The man chuckled. "No, madam," he repl
ied. "I'm in the employ of Miss Nell Baker."
Lark let out the breath she'd been holding, swayed slightly with the heady relief of drawing another. "You've come for Lydia," she concluded aloud, and felt the backs of her eyes begin to burn.
The coachman studied her for a long moment, then nodded. Of course he would be reticent concerning his mistress's business in Stone Creek; he didn't know Lark from Adam's third cousin, Bessie Sue.
"I live here," she explained, with a nod toward the big house behind her, and then felt utterly foolish for saying something so inane. What did Nell Baker's carriage driver care where she resided?
The combination of relief—this carriage hadn't brought Autry Whitman to Stone Creek, as she'd first feared—and sadness, because Lydia would soon be going away, left her dizzy-headed.
He smiled benignly and with some amusement. "Then you might want to go inside. It's cold out here." He gave a shiver. "Not at all like Phoenix."
"You could come in, too," Lark suggested, suddenly sorry for the man. "I'll put on a pot of coffee, or tea, if you'd prefer, and you can warm yourself by the stove."

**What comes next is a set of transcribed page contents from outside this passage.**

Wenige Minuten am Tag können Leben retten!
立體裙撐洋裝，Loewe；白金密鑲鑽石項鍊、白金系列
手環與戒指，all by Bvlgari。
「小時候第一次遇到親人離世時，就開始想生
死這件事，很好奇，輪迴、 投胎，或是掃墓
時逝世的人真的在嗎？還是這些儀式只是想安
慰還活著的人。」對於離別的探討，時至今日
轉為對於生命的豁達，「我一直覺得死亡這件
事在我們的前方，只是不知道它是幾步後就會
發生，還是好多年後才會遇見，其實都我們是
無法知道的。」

"And get a flaying from Miss Nell for not staying with the coach?" the driver replied. "No, thank you."
"Is she—Miss Nell Baker, I mean—is she.. .unkind?"
The man frowned. "Unkind?"
Lark hesitated. "I'm Lydia's teacher, you see," she said. "And I've become quite fond of her. So, naturally, I'm concerned with—"
Just then Mrs. Porter's front door banged open, and a woman appeared on the porch, more shadow than substance, but sturdily built and with imposing posture.
"Evans!" she called. "Who are you talking to out there? Why are you dawdling? I require your assistance to bring my niece out to the carriage!"
Lark opened the gate, moved cautiously up the walk.
"I'm on my way," Evans said, hurrying past her and on toward the house. "And I was speaking to Miss...?"
"Lark Morgan," Lark said, reaching the bottom step, looking up at Nell Baker. "Lydia has been my pupil at Stone Creek School, and I board in this house."
Nell Baker stepped forward, into the light of the moon and the faint reach of the streetlamps. She was plain, with quick, dark eyes, her hair pulled severely back from her face. Her dress was black bombazine, and her aspect precluded nonsense in any form or fashion. "Are you the one who looked after my niece when she took ill? God knows, it couldn't have been that trollop, Mabel, though she did show the grace to inform me that poor, foolish Herbert had managed to turn himself into a block of ice."